O metaverso é a forma como chama-se popularmente um possível mundo virtual, que busca tanto replicar o mundo existente quanto encontrar também outras formas de se viver e interagir. Utilizando ferramentas como a internet e a realidade aumentada, o metaverso, dentro do contexto da arquitetura, coloca em xeque a existência do construído ao neutralizar limitações próprias da matéria, como recursos naturais e financeiros e até as leis da física. Projetar dentro do metaverso significa poder explorar novas formas e espaços de maneira quase ilimitada, transformando a arquitetura em uma experiência virtual, e não mais construída.
Ao mesmo tempo, a arquitetura evoluiu a partir da necessidade de abrigar comunidades das intempéries do tempo e de predadores, manipulando os materiais disponíveis na natureza. A arquitetura ao longo dos anos se dedicou a entender os materiais e combiná-los tecnicamente para poder construir, de modo que os espaços que temos hoje são resultado não somente das demandas sociais e culturais, mas também de técnicas construtivas que foram evoluindo com o passar do tempo. A arquitetura que vemos construída é justamente resultado daquilo que o mundo virtual considera limitações e essa construção carrega consigo as evidências físicas da história.
Ao longo da história a produção arquitetônica passou por uma série de transformações que refletem no meio construído. No princípio o canteiro de obras era uma prática coletiva e de formação, porém foi sendo modificado, tanto tecnicamente quanto socialmente, para que se tornasse um ambiente mais veloz, eficiente e controlado. Assim como a industrialização foi fundamental para essa mudança de produção, o que resultou também em uma mudança formal e estética da arquitetura, os instrumentos digitais também podem interferir no meio construído, ou ainda impor novos questionamentos para a arquitetura.

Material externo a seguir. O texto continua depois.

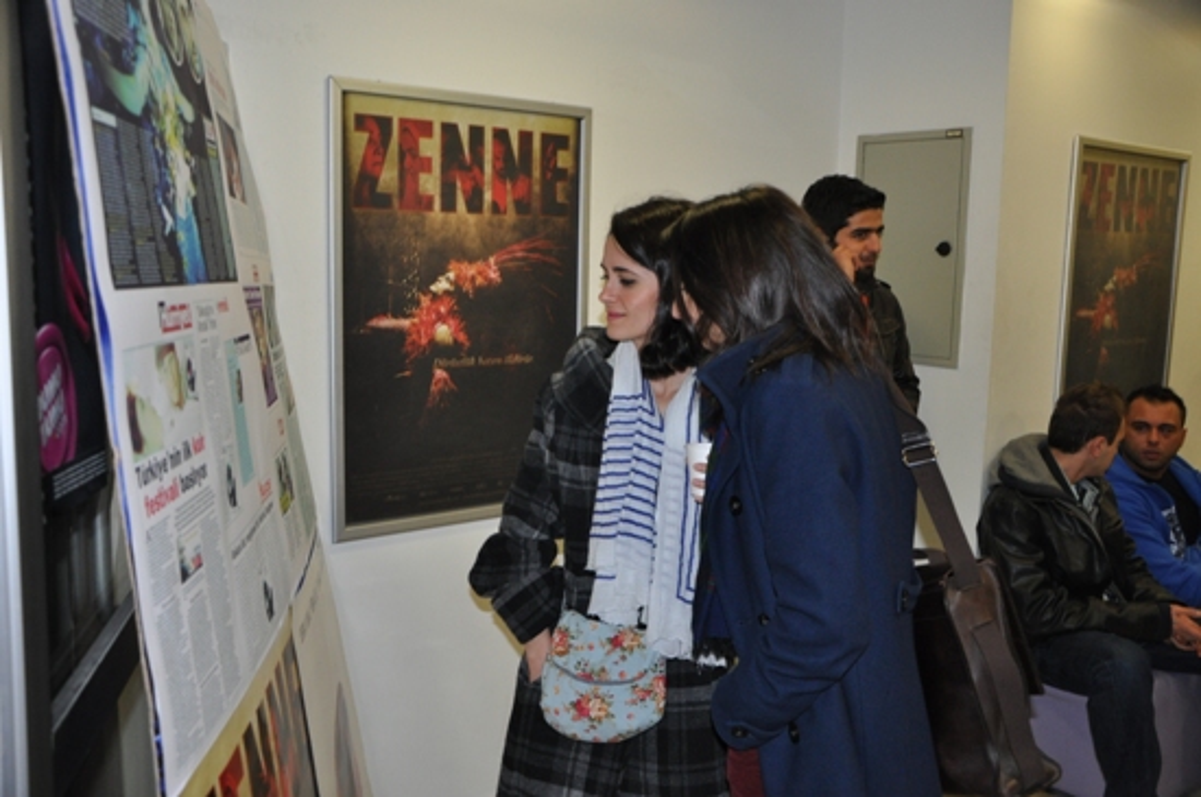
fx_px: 1099
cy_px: 398
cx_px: 600
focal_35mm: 33
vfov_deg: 39.9
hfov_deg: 57.3
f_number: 3.8
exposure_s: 1/60
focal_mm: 22
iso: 800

Ao desmaterializar a arquitetura, deixamos de olhar para elementos fundamentais da nossa compreensão enquanto sociedade: a forma como produzimos o espaço e o meio construído revela tanto as relações sociais existentes no contexto, bem como os materiais e técnicas disponíveis durante aquele período. Ao compreendermos a arquitetura enquanto um objeto mais amplo, um processo produtivo inteiro que vai além do espaço resultante e experimentado socialmente, é possível refletir como os instrumentos virtuais precisam ser mais uma ferramenta do que um meio, somando na reflexão e evolução do meio construído e habitado.